Dataset entries:
--------------------------------

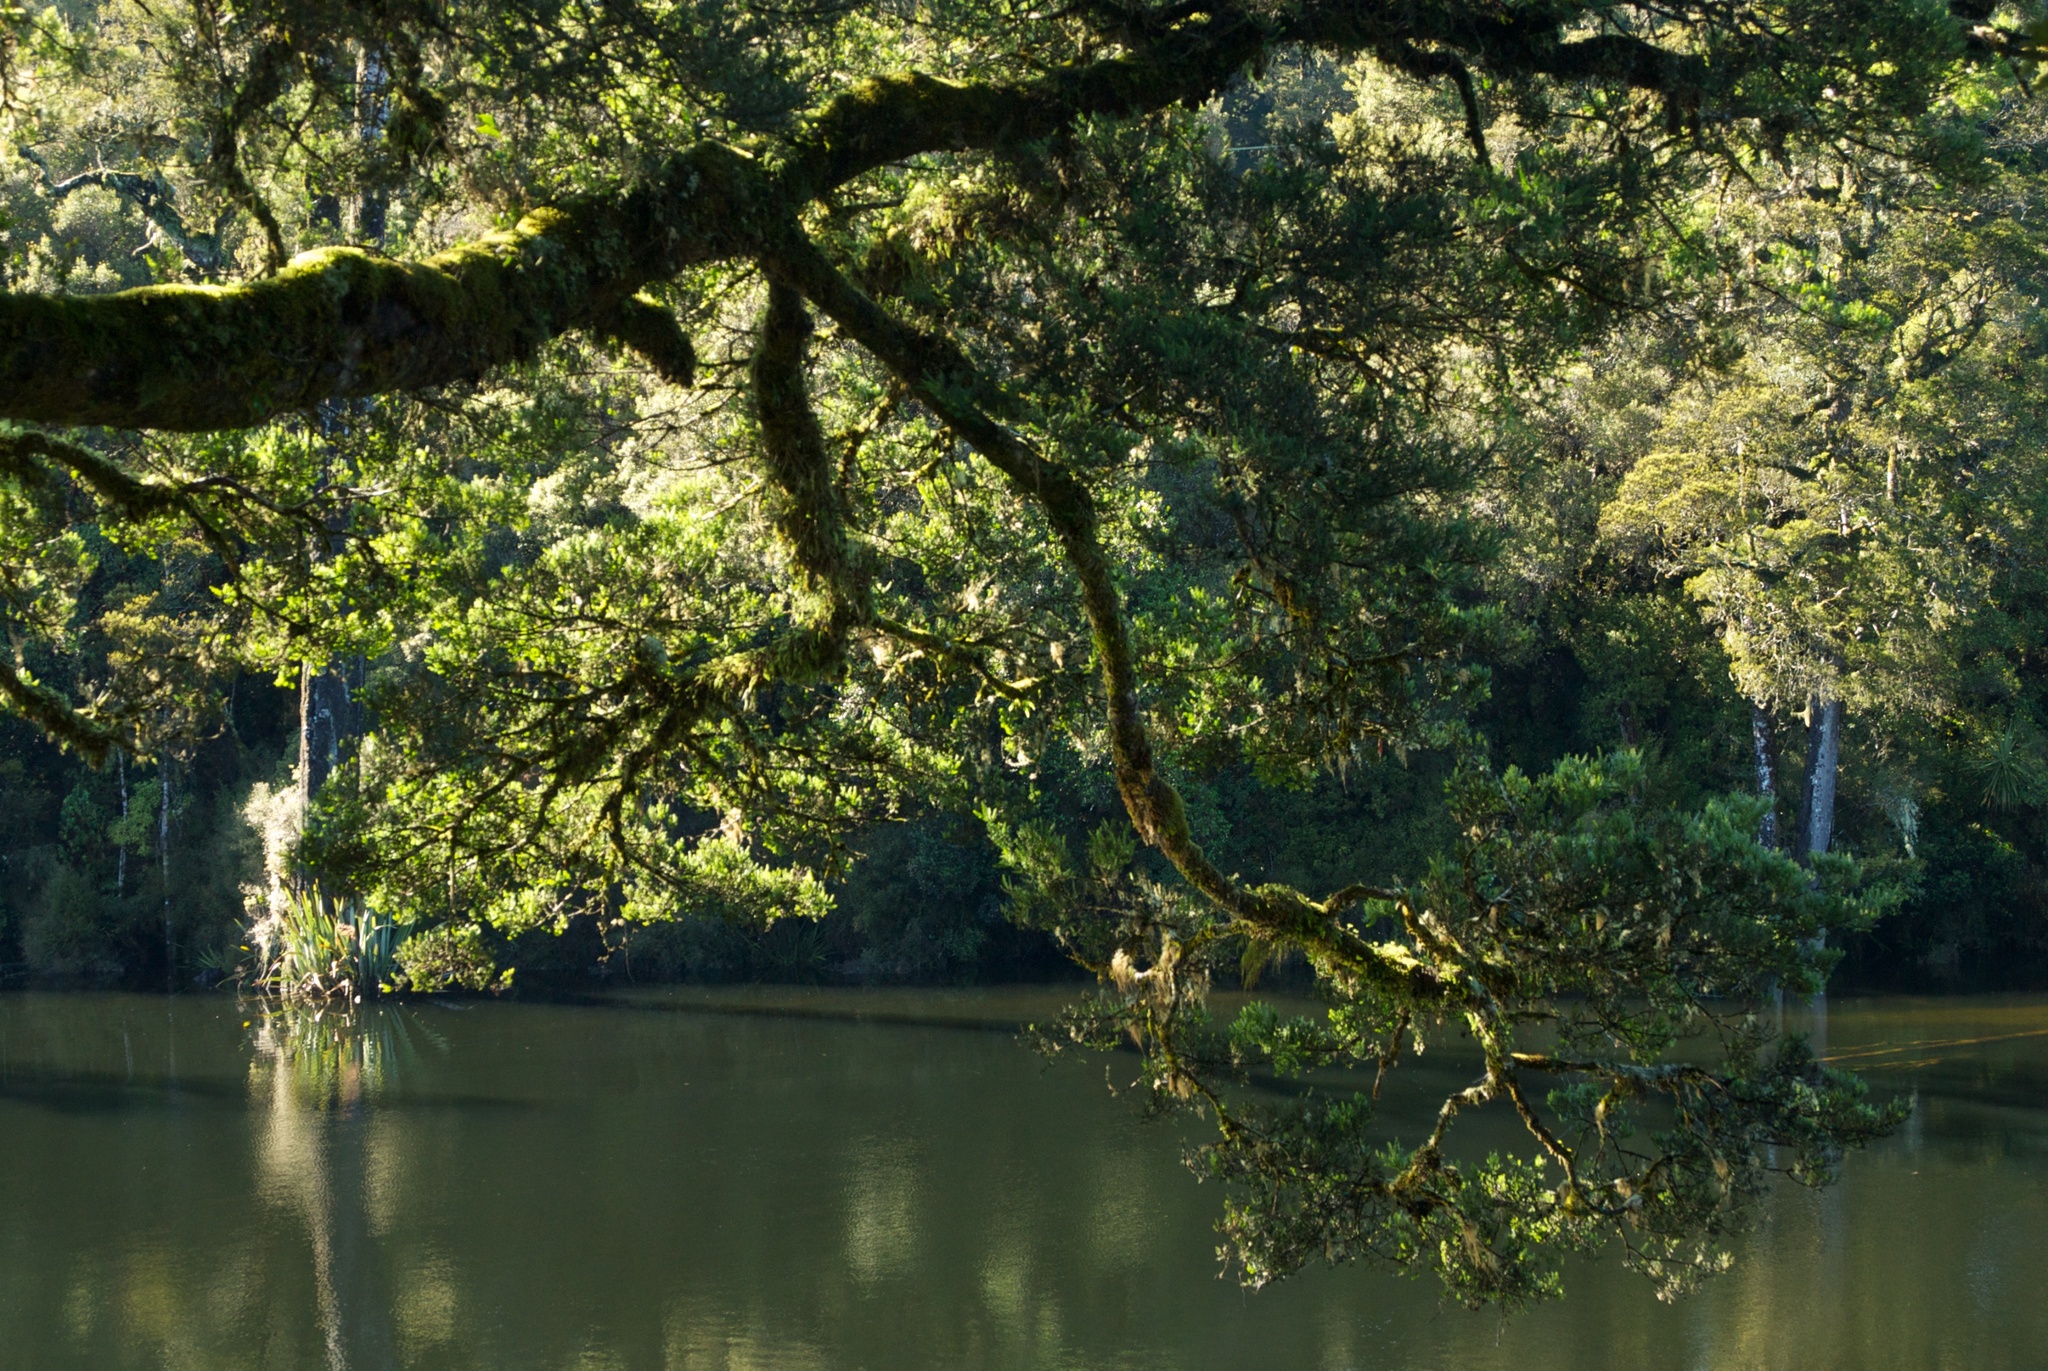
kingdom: Plantae
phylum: Tracheophyta
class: Pinopsida
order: Pinales
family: Podocarpaceae
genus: Prumnopitys
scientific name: Prumnopitys taxifolia
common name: Matai
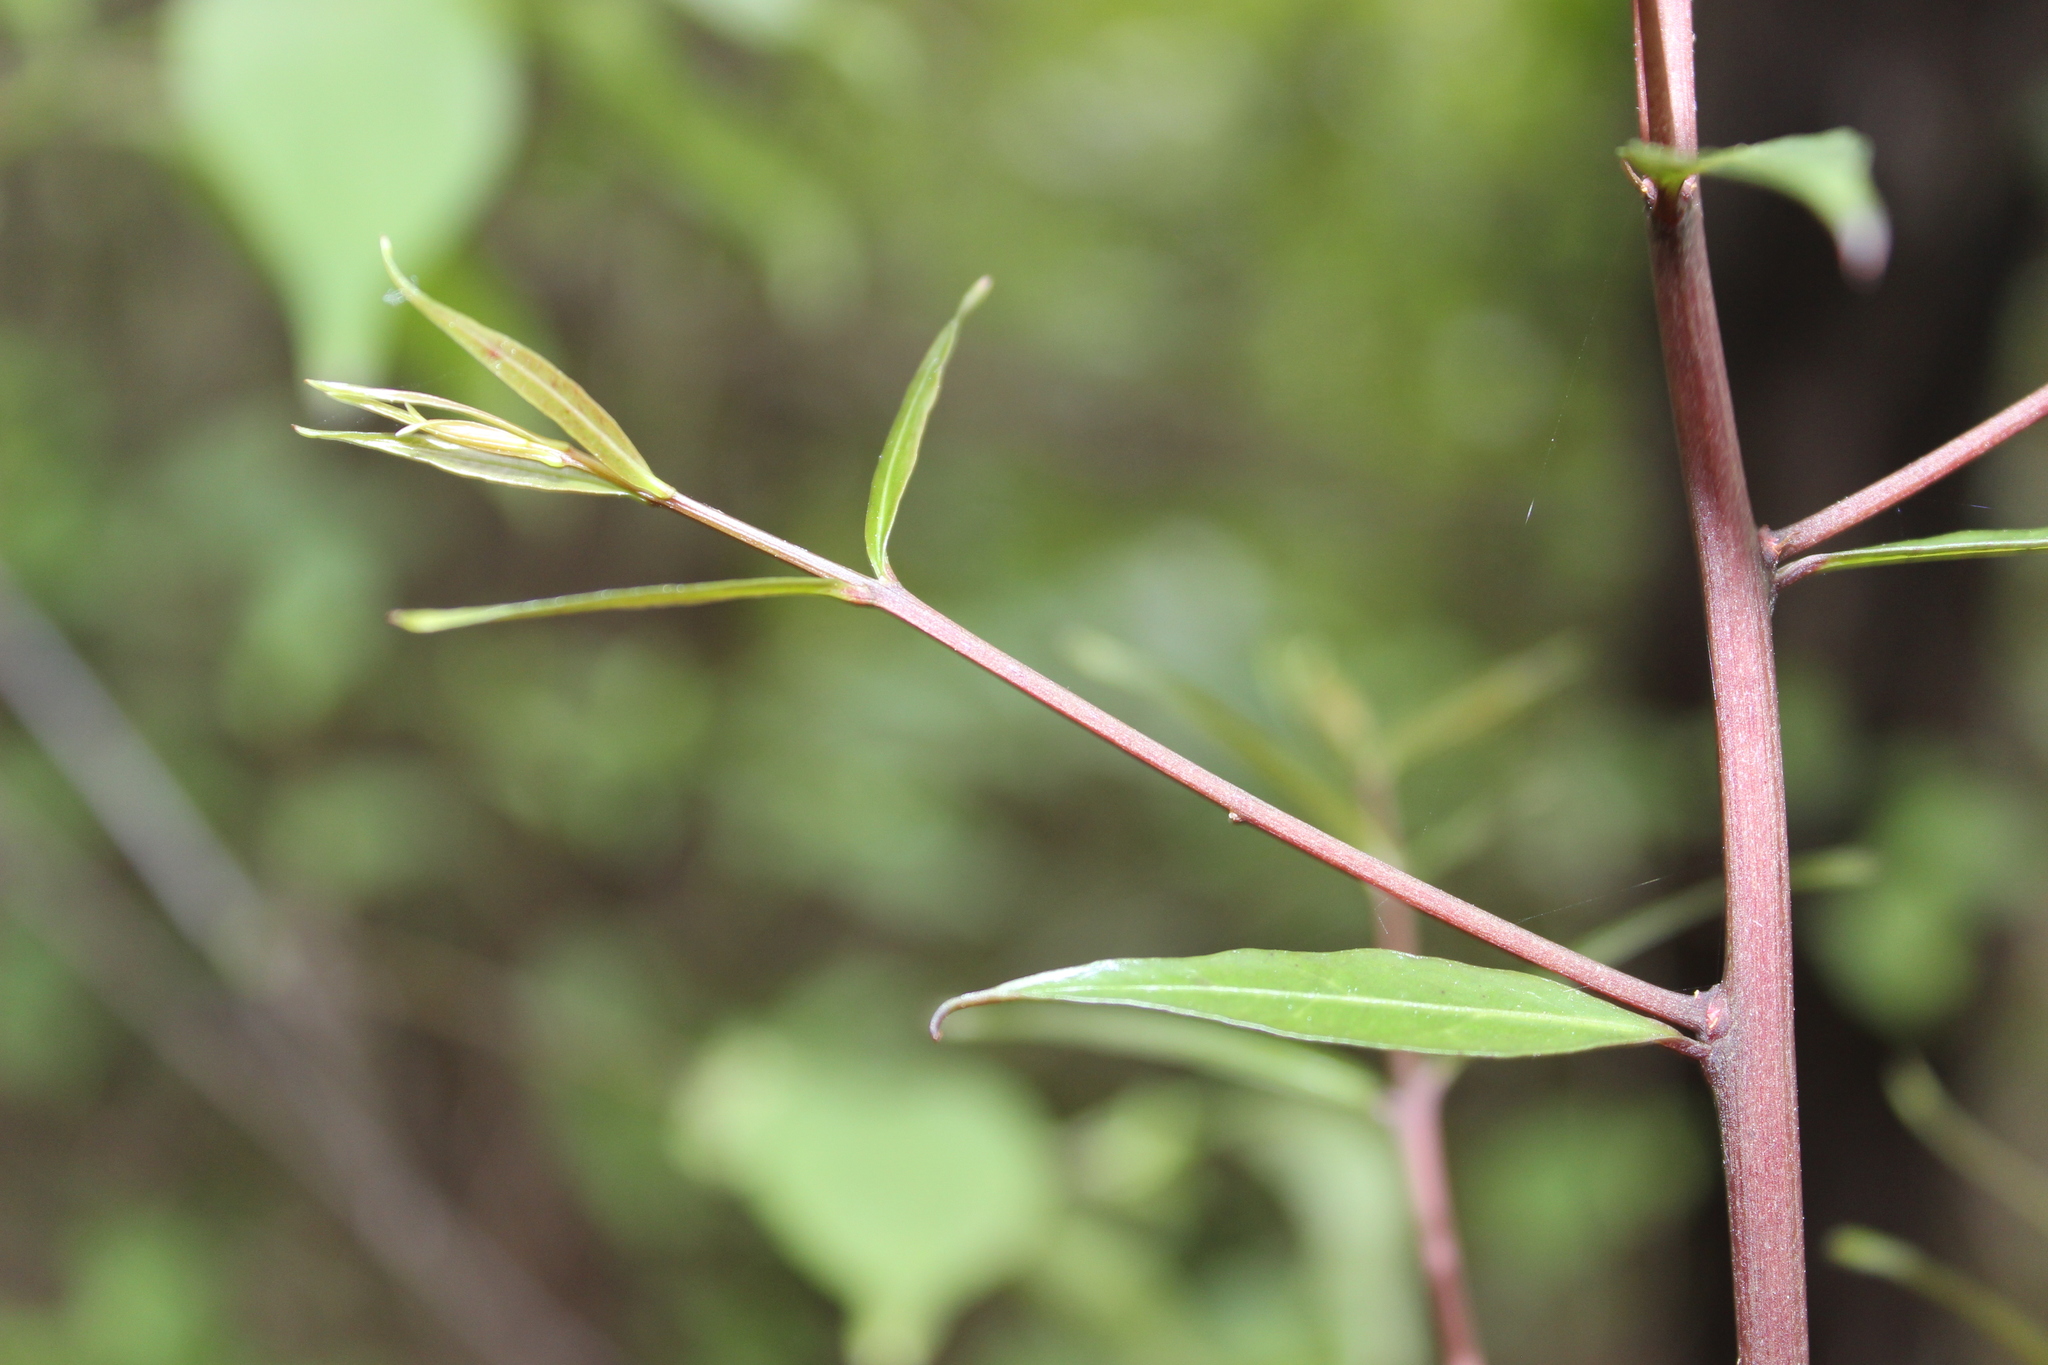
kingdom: Plantae
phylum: Tracheophyta
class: Magnoliopsida
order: Santalales
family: Nanodeaceae
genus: Mida
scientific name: Mida salicifolia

--------------------------------

WHAT IS REQUIRED:
Copy out every line above word for word, leaving out the pictures.

CORRECT ANSWER:
kingdom: Plantae
phylum: Tracheophyta
class: Pinopsida
order: Pinales
family: Podocarpaceae
genus: Prumnopitys
scientific name: Prumnopitys taxifolia
common name: Matai
kingdom: Plantae
phylum: Tracheophyta
class: Magnoliopsida
order: Santalales
family: Nanodeaceae
genus: Mida
scientific name: Mida salicifolia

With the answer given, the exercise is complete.